* Task statement:
Answer these from the Padres article:
(a) What was the score of the win over the Mariners?
(b) What is the Padres' record when they score four or more runs?
(c) How many of the Padres' 17 hits in that win came with two strikes?

──────── Document text

While everyone else worries, the Padres work.

"It's just great that we’re getting the reward," Fernando Tatis Jr. said late yesterday afternoon. "That's what I’ve been talking about — that we’re putting that work in. Just glad it came out today."

Will it tomorrow, when the Padres begin a three-game series in Denver?

As was alluded to in my game story (here) from yesterday's 10-3 victory over the Mariners, how would anyone know with this team?

You can read in that story about Michael Wacha's continued excellence, Juan Soto's big day, another power display by Gary Sánchez and how every Padres batter in the starting lineup reached base and all but Trent Grisham got at least one hit.

It was a fine performance.

But, really, all it did was continue the rollercoaster ride. Up, down. Exciting, boring. Awesome, awful.

There are 100 games remaining in which we will find out who the real Padres are.

But they have clearly shown what they are capable of. And their bursts of big games pretty much has to be considered evidence that competence exists among the hitters and those guiding them.

The Padres certainly need to be more consistent. But their problem is not as much the number of times they score a lot as it is the number of times they hardly score.

They are 27-4 when they score four or more runs, a threshold that is just off the MLB average of 4.54 runs per game.

They are 2-29 when they score three or fewer runs. The 31 games in which they have scored 0, 1, 2 or 3 runs are tied for second most in the major leagues.

The Padres average 6.54 runs in victories, which ranks ninth in the major leagues. They average 1.97 runs in losses, which ranks 29th in the major leagues.

Hitting is difficult, and it is a solitary exercise in the moments in which it counts. Two Padres hitters have privately acknowledged in the past month being given solid information, getting in the box knowing what to do in a certain situation and then essentially freezing. More, without a doubt, have veered from the prescribed path at various times for whatever reason.

The Padres did a lot of things right yesterday, including doing what they could with the pitches they were given in the counts they had. Eight of their 17 hits came with two strikes. They scored seven of their runs with two outs and went 6-for-14 with runners in scoring position.

Significantly, they didn't try to work counts against a starting pitcher who notoriously throws strikes and a bullpen full of relievers that do as well. Of the Padres’ 42 plate appearances, 20 lasted no more than three pitches. Their 51.1 percent swing rate was their sixth highest of the season, and their 86 swings were their second most.

What was different?

"The results," manager Bob Melvin said. "The results loosen you up some. You can't help but go up there at times — and we have some guys with some power — and you try to do too much, you try to be that guy who hits the three-run homer or hits the ball in the gap somewhere and kind of breaks this runners-in-scoring-position thing. But the way to do it is the way we saw it today. We need several games in a row. But this is the type of approach that we certainly can have and the one that's preached every day."

────────────────
──────── Extracted entries

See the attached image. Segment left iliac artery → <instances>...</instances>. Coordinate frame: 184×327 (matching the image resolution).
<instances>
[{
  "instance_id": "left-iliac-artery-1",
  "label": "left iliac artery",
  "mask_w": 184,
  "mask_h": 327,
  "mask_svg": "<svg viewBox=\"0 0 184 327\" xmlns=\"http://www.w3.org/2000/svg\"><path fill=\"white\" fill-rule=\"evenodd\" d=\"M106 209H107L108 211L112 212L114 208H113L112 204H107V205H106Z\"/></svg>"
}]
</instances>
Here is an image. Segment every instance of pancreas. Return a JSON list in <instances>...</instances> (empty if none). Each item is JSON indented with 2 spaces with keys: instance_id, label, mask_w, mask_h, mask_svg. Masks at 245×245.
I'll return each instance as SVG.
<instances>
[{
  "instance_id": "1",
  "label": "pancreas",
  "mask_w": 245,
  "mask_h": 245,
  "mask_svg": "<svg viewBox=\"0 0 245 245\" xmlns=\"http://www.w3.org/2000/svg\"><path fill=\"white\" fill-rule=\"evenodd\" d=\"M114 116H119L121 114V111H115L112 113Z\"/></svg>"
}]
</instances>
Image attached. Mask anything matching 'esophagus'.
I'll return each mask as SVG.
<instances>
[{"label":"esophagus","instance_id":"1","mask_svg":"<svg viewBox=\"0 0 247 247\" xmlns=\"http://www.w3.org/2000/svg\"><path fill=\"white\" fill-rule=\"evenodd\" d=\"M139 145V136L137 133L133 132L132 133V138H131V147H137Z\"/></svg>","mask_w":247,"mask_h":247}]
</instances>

────────────────

* Response below:
(a) 10-3
(b) 27-4
(c) Eight